BEGIN Exercise materials
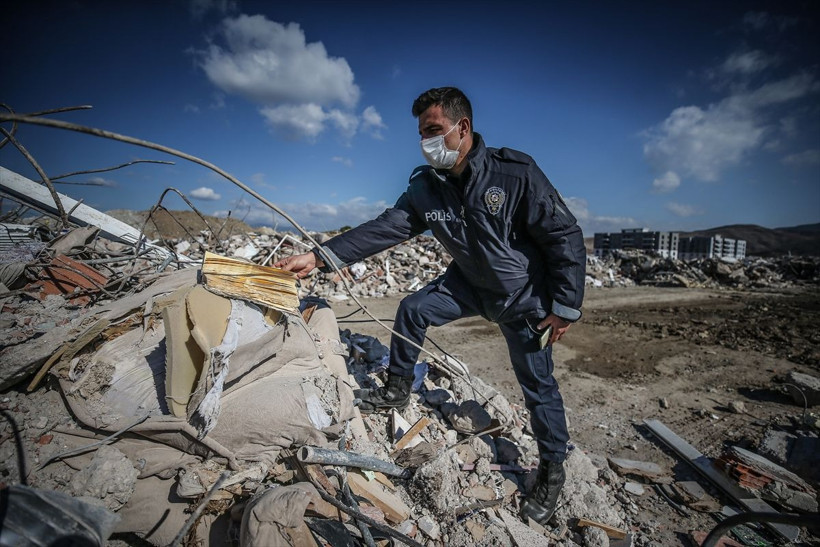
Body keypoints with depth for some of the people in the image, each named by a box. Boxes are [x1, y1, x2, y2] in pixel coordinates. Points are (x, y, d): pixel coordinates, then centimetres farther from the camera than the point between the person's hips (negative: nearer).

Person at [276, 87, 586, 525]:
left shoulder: (515, 172, -25)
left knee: (537, 384, 5)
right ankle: (397, 391, 20)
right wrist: (319, 257, -24)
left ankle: (552, 472, 29)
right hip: (470, 282, 5)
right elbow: (384, 228, -15)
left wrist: (565, 306, -18)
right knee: (412, 311, -3)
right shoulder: (426, 188, -9)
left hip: (525, 296, -4)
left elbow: (565, 236, -19)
END Exercise materials
*Directions for this task:*
Print every line of the items above verbatim, omitting the pictures.

*Result of this task:*
Body keypoints with depth for some of the people in the image, each named by a box. Boxes are [x1, y1, x2, y2] in pixel coordinates. Points are (x, y, d): pixel coordinates, then centimetres farther from the camera than the point between the person's hips (negative: nearer).

Person at [276, 87, 586, 525]:
left shoulder: (515, 172, -25)
left knee: (537, 384, 5)
right ankle: (397, 391, 20)
right wrist: (319, 257, -24)
left ankle: (552, 472, 29)
right hip: (470, 282, 5)
right elbow: (384, 228, -15)
left wrist: (565, 306, -18)
right knee: (412, 311, -3)
right shoulder: (426, 188, -9)
left hip: (525, 296, -4)
left elbow: (565, 236, -19)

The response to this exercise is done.